Pere Lachaise and Hungry Trees

These photos were sent from France. They were taken at the Pere Lachaise cemetery in Paris. Napoleon established the cemetery in 1804, and at the time, it was also in the suburbs. In fact, it was considered to be too far away from the city, so in an effort to get business rolling, cemetery administrators organized transfers of LaFontaine's and Moliere's remains to Pere Lachaise. Later, in 1817, remains of Abelard and Heloise were transferred to the cemetery (the authenticity of the remains has been disputed). These publicity stunts did the trick. In a few years, the number of permanent residents increased from under 100 to about 33,000. Today there are over 300,000 permanent residents.

Here's a monument...

and, of course, a tree! This one has grown into the fence. Although I haven't seen that yet in Green-Wood, I did stumble across this:
(looks like a sycamore) and a few other stone-eating trees.

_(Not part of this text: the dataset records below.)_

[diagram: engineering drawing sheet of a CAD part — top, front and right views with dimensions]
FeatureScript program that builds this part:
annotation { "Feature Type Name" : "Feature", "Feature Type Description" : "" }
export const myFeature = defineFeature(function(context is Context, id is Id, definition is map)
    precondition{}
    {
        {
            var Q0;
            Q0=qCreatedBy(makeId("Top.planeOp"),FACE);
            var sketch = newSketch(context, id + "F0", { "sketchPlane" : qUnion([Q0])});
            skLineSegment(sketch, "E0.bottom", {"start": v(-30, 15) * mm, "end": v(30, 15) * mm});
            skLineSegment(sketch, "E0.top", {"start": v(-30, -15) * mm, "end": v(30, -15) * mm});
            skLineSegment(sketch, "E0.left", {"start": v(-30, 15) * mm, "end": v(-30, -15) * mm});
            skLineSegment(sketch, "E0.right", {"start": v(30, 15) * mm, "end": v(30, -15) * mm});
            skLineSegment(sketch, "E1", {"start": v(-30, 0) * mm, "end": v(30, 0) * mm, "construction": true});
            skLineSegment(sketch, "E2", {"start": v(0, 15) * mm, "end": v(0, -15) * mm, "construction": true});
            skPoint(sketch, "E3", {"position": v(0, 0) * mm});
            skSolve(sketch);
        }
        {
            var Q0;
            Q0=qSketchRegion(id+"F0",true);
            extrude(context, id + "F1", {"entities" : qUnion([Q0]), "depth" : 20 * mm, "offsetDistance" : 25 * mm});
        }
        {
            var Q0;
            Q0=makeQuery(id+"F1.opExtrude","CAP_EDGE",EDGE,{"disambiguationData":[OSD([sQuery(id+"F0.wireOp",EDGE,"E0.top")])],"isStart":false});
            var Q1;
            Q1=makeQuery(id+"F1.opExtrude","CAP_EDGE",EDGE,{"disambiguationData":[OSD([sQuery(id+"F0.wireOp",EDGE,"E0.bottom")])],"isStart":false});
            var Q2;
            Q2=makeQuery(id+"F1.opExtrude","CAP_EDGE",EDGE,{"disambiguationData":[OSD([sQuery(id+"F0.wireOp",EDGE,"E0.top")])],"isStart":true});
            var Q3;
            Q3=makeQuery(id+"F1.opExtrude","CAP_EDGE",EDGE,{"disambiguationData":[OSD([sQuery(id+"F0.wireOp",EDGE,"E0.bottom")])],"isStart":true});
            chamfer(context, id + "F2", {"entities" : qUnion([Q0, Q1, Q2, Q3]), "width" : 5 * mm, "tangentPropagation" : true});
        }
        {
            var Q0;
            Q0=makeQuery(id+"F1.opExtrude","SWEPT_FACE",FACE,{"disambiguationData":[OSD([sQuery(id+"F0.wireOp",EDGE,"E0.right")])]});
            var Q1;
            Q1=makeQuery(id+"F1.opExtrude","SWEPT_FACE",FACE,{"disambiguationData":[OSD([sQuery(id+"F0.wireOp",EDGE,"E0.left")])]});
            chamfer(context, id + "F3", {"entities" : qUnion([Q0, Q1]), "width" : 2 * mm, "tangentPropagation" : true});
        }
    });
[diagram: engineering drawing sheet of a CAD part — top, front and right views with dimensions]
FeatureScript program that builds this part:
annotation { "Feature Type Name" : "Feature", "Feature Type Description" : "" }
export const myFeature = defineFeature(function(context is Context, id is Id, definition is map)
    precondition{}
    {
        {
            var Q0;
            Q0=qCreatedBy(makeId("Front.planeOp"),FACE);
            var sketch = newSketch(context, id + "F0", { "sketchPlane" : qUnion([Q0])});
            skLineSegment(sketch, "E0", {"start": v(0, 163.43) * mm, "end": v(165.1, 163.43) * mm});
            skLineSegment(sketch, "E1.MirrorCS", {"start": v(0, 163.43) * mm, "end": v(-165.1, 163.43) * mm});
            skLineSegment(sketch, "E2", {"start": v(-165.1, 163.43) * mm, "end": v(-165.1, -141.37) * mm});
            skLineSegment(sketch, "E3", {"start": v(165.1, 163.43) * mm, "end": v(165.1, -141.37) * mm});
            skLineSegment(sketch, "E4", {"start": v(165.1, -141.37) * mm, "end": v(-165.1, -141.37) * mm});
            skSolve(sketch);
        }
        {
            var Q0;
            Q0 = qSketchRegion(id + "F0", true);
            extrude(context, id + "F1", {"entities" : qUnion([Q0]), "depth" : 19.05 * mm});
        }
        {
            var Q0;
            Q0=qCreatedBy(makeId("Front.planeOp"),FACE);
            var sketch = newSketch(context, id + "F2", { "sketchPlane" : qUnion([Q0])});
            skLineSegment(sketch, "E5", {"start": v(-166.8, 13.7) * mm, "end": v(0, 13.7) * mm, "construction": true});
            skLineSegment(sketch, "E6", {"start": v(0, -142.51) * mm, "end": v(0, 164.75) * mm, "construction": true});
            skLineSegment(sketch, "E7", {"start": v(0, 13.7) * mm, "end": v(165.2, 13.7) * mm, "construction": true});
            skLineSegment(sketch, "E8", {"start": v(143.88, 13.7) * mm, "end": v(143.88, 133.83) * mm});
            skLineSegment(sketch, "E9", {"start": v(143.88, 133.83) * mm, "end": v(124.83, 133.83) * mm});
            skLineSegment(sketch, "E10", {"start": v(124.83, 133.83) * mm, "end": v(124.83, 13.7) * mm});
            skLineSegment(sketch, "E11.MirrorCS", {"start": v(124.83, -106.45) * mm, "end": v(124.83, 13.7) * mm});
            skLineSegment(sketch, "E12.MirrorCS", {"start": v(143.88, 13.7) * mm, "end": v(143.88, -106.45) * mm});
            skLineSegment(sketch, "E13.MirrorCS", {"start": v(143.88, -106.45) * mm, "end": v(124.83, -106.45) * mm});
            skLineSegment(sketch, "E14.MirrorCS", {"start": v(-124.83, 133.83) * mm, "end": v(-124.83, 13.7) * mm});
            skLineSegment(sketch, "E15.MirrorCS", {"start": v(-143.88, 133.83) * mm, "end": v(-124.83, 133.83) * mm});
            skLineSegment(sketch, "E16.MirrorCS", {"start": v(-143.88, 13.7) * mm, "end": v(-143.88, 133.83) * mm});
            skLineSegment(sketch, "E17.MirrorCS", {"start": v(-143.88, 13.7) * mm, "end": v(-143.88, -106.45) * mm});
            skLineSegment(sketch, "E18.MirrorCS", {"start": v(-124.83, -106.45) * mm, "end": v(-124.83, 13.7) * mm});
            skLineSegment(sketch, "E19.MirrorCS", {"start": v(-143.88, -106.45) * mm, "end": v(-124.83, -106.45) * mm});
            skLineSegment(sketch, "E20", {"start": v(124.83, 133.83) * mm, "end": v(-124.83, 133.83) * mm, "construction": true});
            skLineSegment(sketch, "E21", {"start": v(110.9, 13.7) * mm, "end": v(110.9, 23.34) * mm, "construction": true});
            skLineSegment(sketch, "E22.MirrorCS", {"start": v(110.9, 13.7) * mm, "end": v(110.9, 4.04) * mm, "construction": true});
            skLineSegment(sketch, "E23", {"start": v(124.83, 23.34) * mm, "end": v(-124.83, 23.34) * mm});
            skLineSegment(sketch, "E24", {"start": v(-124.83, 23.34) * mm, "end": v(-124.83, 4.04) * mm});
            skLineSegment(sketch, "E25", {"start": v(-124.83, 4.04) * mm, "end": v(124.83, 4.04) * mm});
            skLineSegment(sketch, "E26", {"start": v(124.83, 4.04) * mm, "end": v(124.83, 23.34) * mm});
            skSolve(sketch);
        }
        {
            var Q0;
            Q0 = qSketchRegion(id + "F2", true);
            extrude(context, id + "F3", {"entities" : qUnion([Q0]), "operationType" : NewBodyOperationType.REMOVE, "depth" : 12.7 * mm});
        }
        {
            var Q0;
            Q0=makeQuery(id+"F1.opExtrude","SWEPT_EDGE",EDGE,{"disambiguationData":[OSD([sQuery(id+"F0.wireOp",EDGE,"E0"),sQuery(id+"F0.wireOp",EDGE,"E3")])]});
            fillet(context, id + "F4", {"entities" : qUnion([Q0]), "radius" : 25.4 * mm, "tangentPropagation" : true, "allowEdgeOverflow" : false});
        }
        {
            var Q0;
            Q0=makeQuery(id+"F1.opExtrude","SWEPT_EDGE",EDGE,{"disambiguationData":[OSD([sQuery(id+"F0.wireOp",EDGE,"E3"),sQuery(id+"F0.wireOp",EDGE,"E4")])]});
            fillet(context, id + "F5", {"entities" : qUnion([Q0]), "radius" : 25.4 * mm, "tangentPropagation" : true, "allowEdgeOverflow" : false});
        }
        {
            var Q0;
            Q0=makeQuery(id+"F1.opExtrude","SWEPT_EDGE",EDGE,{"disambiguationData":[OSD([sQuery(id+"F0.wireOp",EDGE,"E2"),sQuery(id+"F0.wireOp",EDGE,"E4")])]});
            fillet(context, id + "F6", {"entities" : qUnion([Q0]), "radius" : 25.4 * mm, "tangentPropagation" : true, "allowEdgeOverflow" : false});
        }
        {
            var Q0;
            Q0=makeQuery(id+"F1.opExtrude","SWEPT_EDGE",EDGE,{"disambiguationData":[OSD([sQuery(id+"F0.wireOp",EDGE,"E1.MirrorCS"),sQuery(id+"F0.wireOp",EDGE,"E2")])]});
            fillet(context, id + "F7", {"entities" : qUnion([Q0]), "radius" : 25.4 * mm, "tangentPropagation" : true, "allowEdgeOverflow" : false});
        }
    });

Wednesday, September 9, 2009

Spring in September

Chartreuse really catches your eye this time of year. While most other leaves are on the verge of changing to red, yellow, orange, the horse chestnuts, after having dropped all of their mature leaves due to anthracnose, are pushing out brand new ones.

Out of these sticky buds...

come both leaves and flowers.

I'm not sure these will get pollinated. Even if they do, the fruit will probably not make it to maturity as winter is around the corner.

Nearby, a mature fruit from the first wave was sitting on top of a monument.

Monday, September 7, 2009

PeeGee Hydrangea

The PeeGee hydrangea can be pruned into tree form.

Its species name, Hydrangea paniculata, refers to the pointed flower clusters, or panicles.

Unlike Hydrangea macrophylla, the PeeGee flower color does not vary with soil pH.

PeeGees bloom in mid-summer. The flowers start out white, and as they age, turn pink and then rusty brown.

A friend of mine says of the PeeGee: "These old fashioned hydrangea remind me of over-powdered old ladies of the south."

Sunday, September 6, 2009

Honey Locust

Gleditsia triacanthos is one of 15,000 species in the pea family (Leguminosae). This family, also called the legume family, is characterized by pod-like fruits. Honey locust seed pods can be up to 18 inches long. The tree's common name refers not to the sap, but to the sweet pulp of the seed pod, which Native Americans used in food, drink, and medicine.

The leaves are pinnately or bipinnately compound.

The bark is vertically fissured...

and has clusters of branched spines, so it's not the best climbing tree. Early settlers used these thorns as sewing needles and nails.

In spring, the honey locust is covered with strongly scented white flowers.

Some light can come through the canopy, so there's more grass around the trunk than you find with trees that create unadulterated shade, such as beeches.